Vor unser aller Augen

VonRainer Hofmann

September 26, 2025

Am 25. September 2025 hat sich in New York ein Vorfall ereignet, der in seiner Brutalität kaum zu ertragen ist – und doch symptomatisch für das geworden ist, was Donald Trumps Amerika ausmacht. Im Flur des Einwanderungsgerichts an der 26 Federal Plaza wurde eine Frau, Mutter zweier Kinder, von einem ICE-Beamten zu Boden gestoßen. Kurz zuvor war ihr Ehemann aus Ecuador, unmittelbar nach seiner Asylanhörung, von Beamten festgesetzt worden. Sie fleht auf Spanisch: „Bitte, nehmt mich auch mit.“ Der Zivilbeamte antwortet: „Berühren Sie mich nicht“, packt sie, drückt sie gegen die Wand – dann liegt sie am Boden, die Kinder daneben in Tränen.
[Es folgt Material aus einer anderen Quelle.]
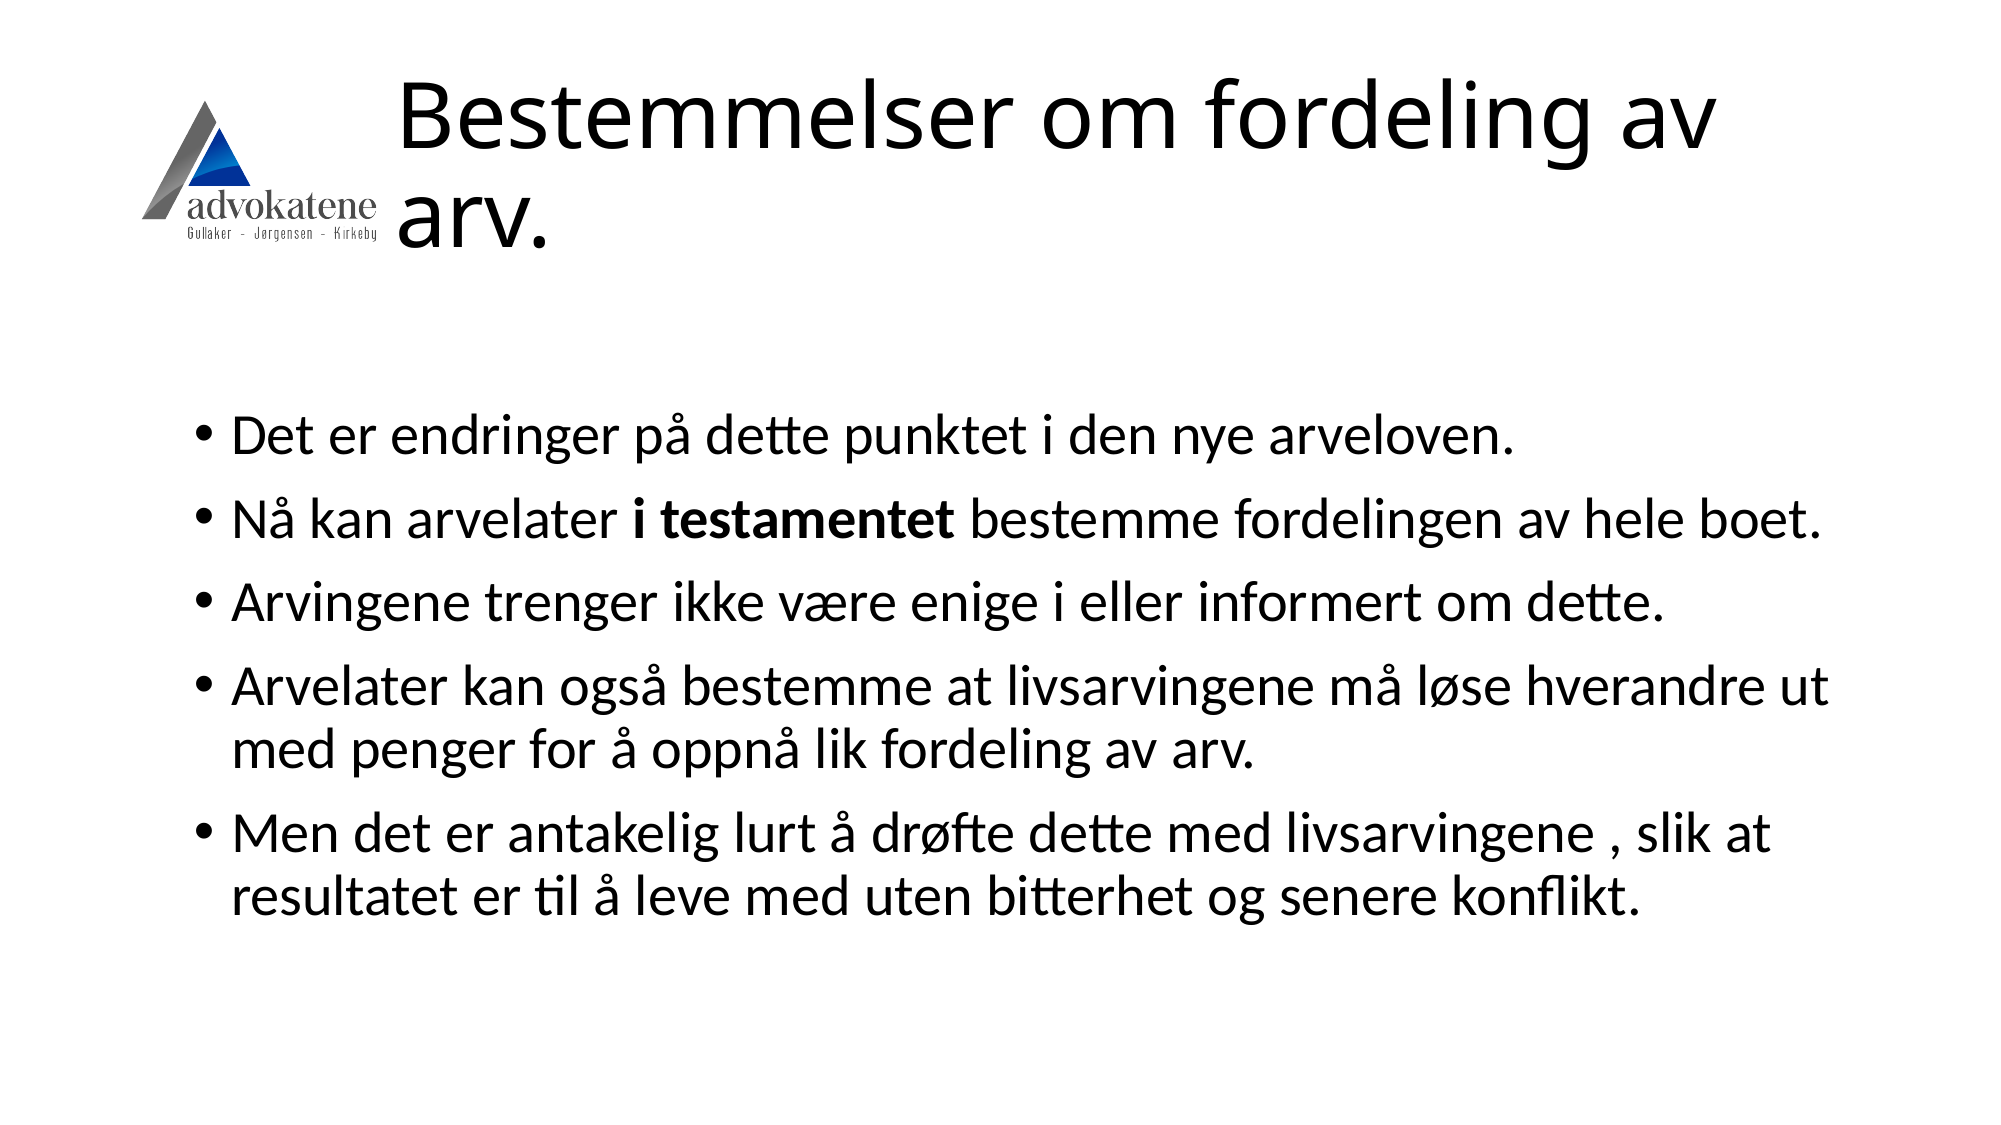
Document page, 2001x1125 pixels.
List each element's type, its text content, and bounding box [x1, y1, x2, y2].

title Bestemmelser om fordeling av arv. [380, 59, 1863, 278]
picture [137, 88, 380, 249]
list Det er endringer på dette punktet i den nye arveloven. Nå kan arvelater i testamentet bestemme fordelingen av hele boet. Arvingene trenger ikke være enige i eller informert om dette. Arvelater kan også bestemme at livsarvingene må løse hverandre ut med penger for å oppnå lik fordeling av arv. Men det er antakelig lurt å drøfte dette med livsarvingene , slik at resultatet er til å leve med uten bitterhet og senere konflikt. [178, 305, 1863, 1020]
Als sie weinend weiter um ihren Mann bittet, hört man den Beamten höhnisch „Adios“ sagen, bevor er sie brutal zu Boden stößt.

Unter teils kriegsähnlichen Bedingungen gelang es, die verletzte Frau gemeinsam mit den Kindern in das Wahlkreisbüro des demokratischen Abgeordneten Dan Goldman zu bringen, das sich nur wenige Schritte von der 26 Federal Plaza entfernt befindet. Von dort aus wurde die Familie in das nahegelegene NewYork-Presbyterian Lower Manhattan Hospital gebracht, wo die Frau medizinisch versorgt werden musste. Goldman sprach anschließend von einem „ungeheuerlichen Akt exzessiver Gewalt“ und forderte disziplinarische Konsequenzen für die Verantwortlichen.
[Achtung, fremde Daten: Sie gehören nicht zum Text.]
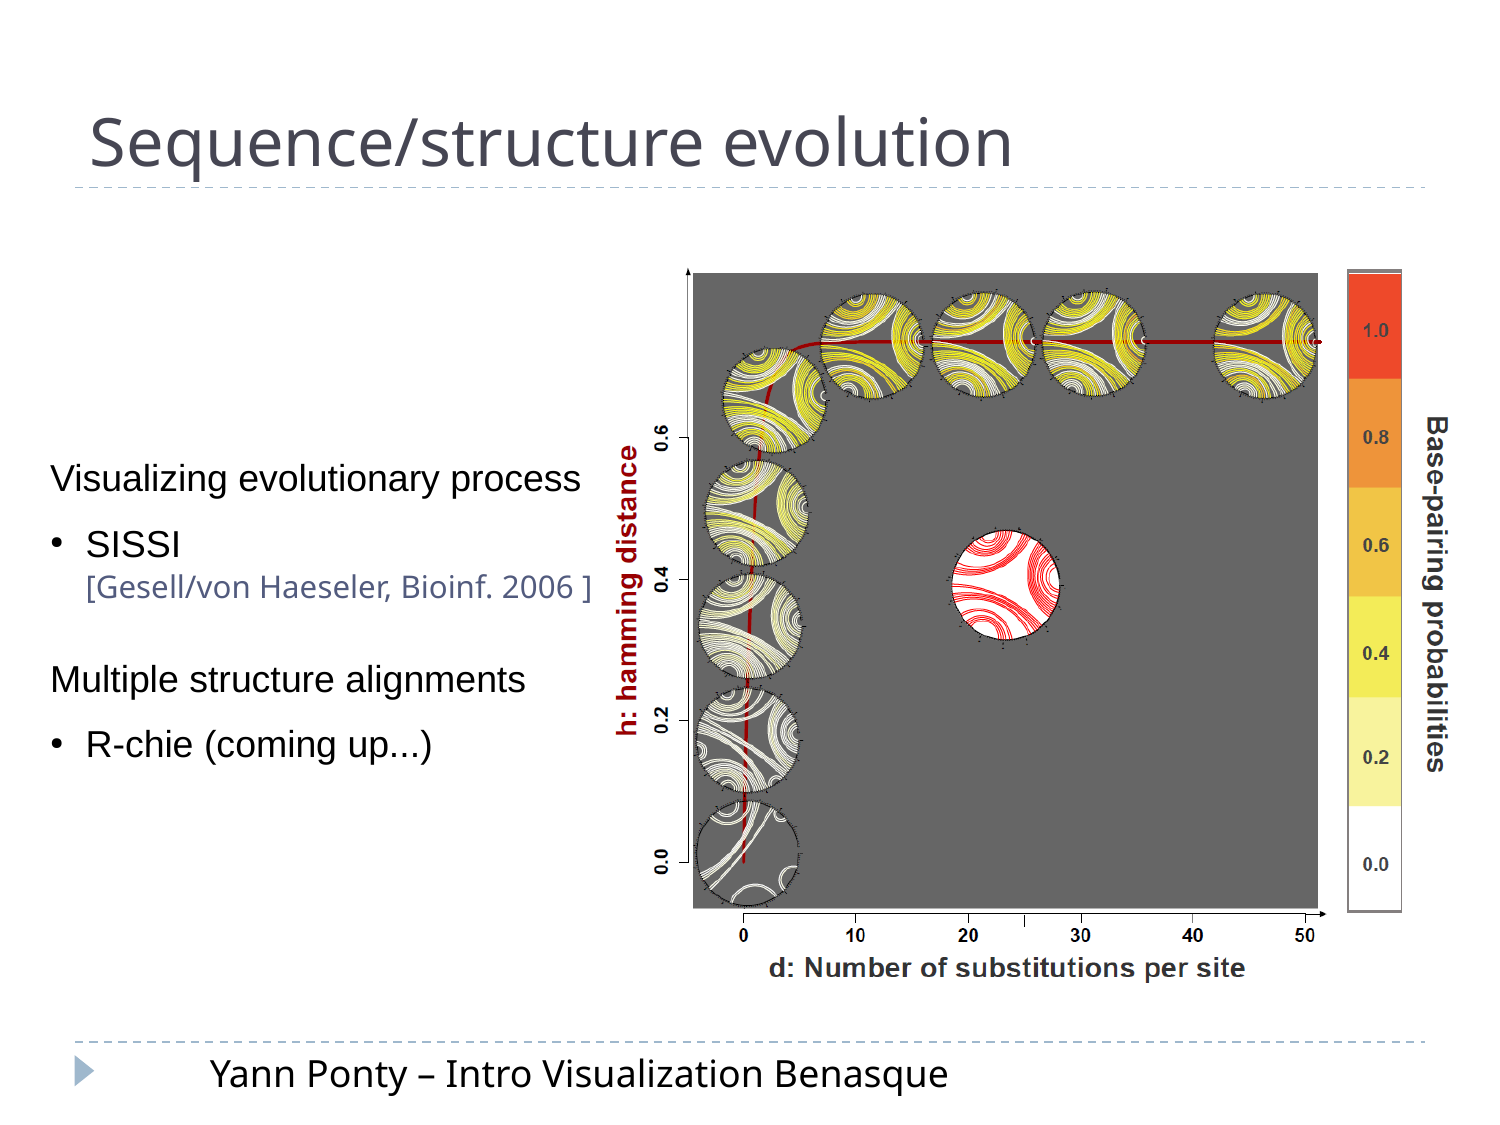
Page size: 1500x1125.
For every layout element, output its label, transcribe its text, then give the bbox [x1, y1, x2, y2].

text_box Multiple structure alignments R-chie (coming up...) [0, 651, 631, 774]
title Sequence/structure evolution [75, 24, 1425, 188]
text_box Visualizing evolutionary process SISSI [Gesell/von Haeseler, Bioinf. 2006 ] [0, 450, 631, 607]
picture [600, 254, 1456, 991]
Die Szene ist kein Einzelfall. Seit Monaten häufen sich Berichte über ICE-Agenten, die Migrantinnen und Migranten unmittelbar nach ihren Anhörungen in den Korridoren des Gerichts verhaften – oftmals ohne sichtbare Haftbefehle, oft unter den Augen kleiner Kinder. Erst in der Vorwoche hatten Proteste gegen diese Praxis an gleicher Stelle zu über 70 Festnahmen geführt, darunter mehrere Abgeordnete. Menschenrechtsanwälte, Ärztinnen, Journalisten, Freiwillige, wir alle, versuchen seither, das Unmögliche zu leisten: die Opfer medizinisch zu versorgen, juristisch zu vertreten, menschlich zu stützen. Doch die Spirale aus Gewalt und Angst dreht sich weiter und die Welt schaut zu.

Während eine Mutter in Manhattan ins Krankenhaus gebracht wird, debattieren die Schlagzeilen über Trumps Pläne, TikTok „zu retten“. Während Familien auseinandergerissen werden, spricht Europa vom „Dialog“ mit Washington. Doch wer diese Bilder sieht und weiter mit verschränkten Armen zusieht, macht sich mitschuldig. Eine Regierung in Berlin, in Paris, in Brüssel, die diese Exzesse toleriert, unterscheidet sich in nichts von einer Regierung, die selbst die Würde mit Füßen tritt.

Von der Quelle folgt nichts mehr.